Presented by

  • Timothy Sample

    Timothy Sample
    https://ngyro.com/

    Tim is a contributor to the GNU Guix project, where he helps clarify the composition of software artifacts. He has worked on the long-term archival of Guix package inputs (i.e., source code), and is currently focused on “bootstrappable” builds for core packages such as GCC and Guile. To this end he has worked on GNU Mes (a Scheme interpreter), built a shell, and written several core Unix utilities in Scheme (sed, awk, etc.). He has also written a Scheme interpreter in assembly that is capable enough to compile C code and run key Guix build scripts.

    As a long-time member of the software freedom community (cutting his teeth on Debian “sarge”), Tim is fluent in it as both a body of work and a political strategy. While offline, he enjoys spending time with his family, baking bread, and playing traditional fiddle music.

Abstract

We expect to have the freedom to study how a program works. To that end, we expect that a program’s source code be available. However, that source code only becomes a “program” with the help of another program (a compiler or interpreter). Many of the details of how a program works live in this second program; perhaps our study warrants a look at its source code, too.
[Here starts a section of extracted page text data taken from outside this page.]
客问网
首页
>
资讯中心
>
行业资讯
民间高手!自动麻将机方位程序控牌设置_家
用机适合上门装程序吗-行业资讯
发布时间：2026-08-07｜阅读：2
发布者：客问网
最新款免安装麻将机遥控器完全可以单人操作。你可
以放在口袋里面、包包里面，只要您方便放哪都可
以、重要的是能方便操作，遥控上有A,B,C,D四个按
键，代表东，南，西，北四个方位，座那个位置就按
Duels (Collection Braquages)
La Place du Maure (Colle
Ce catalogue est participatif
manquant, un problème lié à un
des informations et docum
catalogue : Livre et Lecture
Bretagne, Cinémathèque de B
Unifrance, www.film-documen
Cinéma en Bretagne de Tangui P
Now we have fallen into a loop: we can keep wondering about the source code to the program that made the program that made the program…. For most modern software, the exact chain of programs making programs is lost to history. Consider a modern copy of GCC distributed by Debian – is it possible to obtain the source code to every C compiler used to compile it and all its ancestors? Many of them will be earlier versions of GCC distributed by earlier versions of Debian, but eventually we will reach a time before Debian and even a time before GCC. Which compilers were used then, and is the source code available?
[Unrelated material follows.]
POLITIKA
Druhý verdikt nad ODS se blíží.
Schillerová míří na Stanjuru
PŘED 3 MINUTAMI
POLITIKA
Ken Thompson warned about the security implications of this in his Turing Award lecture “Reflections on Trusting Trust”. In that lecture he explains how a backdoor can persist in a self-hosting compiler despite there being no indication of it in the source code. The correspondence between the source code and the program is not complete, and the details of how a program works can be obscured. To avoid this, we need to make sure that we can create the programs that make programs without relying on the entire history of compilers back to the dawn of computing! This is the aim of the Bootstrappable Builds project.

GNU Guix is a package manager that provides thousands of packages for GNU/Linux systems. Over the past 10 years, the Guix community has been working to make these packages bootstrappable. For instance, the chain of C compilers working back from modern GCC is known precisely: GCC 4, GCC 2, TCC, MesCC, and M2-Planet. That last one is written in assembly which is assembled by a chain of assemblers until we hit a small (around 256 bytes) program that can be understood even without its source code. There is no need to hope we keep finding archival tapes of old versions of Unix: the entire chain is right there!

As part of my ongoing work with Guix, I’ve built Germ: an implementation of the Scheme programming language in assembly. Scheme is among the best languages for building powerful abstractions on top of a small set of primitives, and Germ uses this property to be the seed from which capable build tools can grow. In this talk I will contextualize Germ within the history and future of bootstrappable builds in Guix. We will look at how it can be used to further shorten the chain of programs building programs and thereby remove needless obscurity from our quest to understand how a program works.